═══ Metin

İsrail'deki Tel Aviv Moshe Dayan Enstitüsü 7 Aralık’ta sıradışı bir makale yayınladı. “İsrail Türkiye’nin Denizaşırı Komşusu: Türkiye ile İsrail arasındaki deniz yetki alanlarının belirlenmesi” başlıklı makalenin yazarları, Türkiye ile Libya arasındaki deniz yetki alanı anlaşmasının mimarı olarak bilinen ve Cumhurbaşkanı Recep Tayyip Erdoğan’a yakınlığıyla tanınan Emekli Tümamiral Profesör Cihat Yaycı ile üniversite araştırmacılarından Zeynep Ceyhan’dı. Editörlüğünü Hay Ertan ve Kohen Yanarocak’ın üstlendiği makale enstitünün Turkeyscope sayfasında yayınlandı.

══════
═══ Kayıtlar

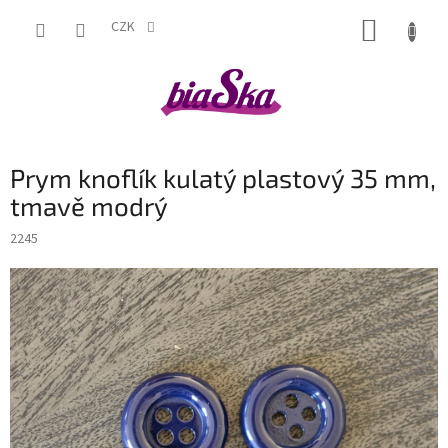
Přejít
NÁKUP
na
CZK
obsah
KOŠÍK
Prym knoflík kulatý plastový 35 mm,
tmavě modrý
2245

══════

**Alıştırma Yönergesi**: Türkiye ile İsrail arasındaki deniz yetki alanlarına dair makaleyi konu alan metni, son cümlesinin ardından devam ettirin.

**Çözümlü Soru**:
Üst düzey Türkiyeli isimlerin İsrail platformlarında makaleler yayınlamaları ender rastlanan bir durum. Yaycı’nın makalesi ise hem içeriği hem de Akdeniz’deki münhasır ekonomik bölgelerin yeniden belirlenmesini önerdiği için oldukça sansasyoneldi. Makale, Türkiye ile İsrail arasında Kıbrıs’ı görmezden gelen yeni bir deniz yetki alanları anlaşması olasılığını tartışıyor. Bir diğer deyişle Kıbrıs’ın hâlihazırda hak iddia ettiği ihtilaflı bölgelerin aslında İsrail’in egemenliğinde olması gerektiğini savunan makale eşliğindeki haritada Akdeniz’de şu an Güney Kıbrıs’ın üzerinde hak ettiği 8, 9, 11 ve 12’nci parsellerin Kıbrıslılardan İsrail’e devredilmesi öneriliyor. Makale daha yayınlanmadan bile İsrail basınından büyük ilgi topladı.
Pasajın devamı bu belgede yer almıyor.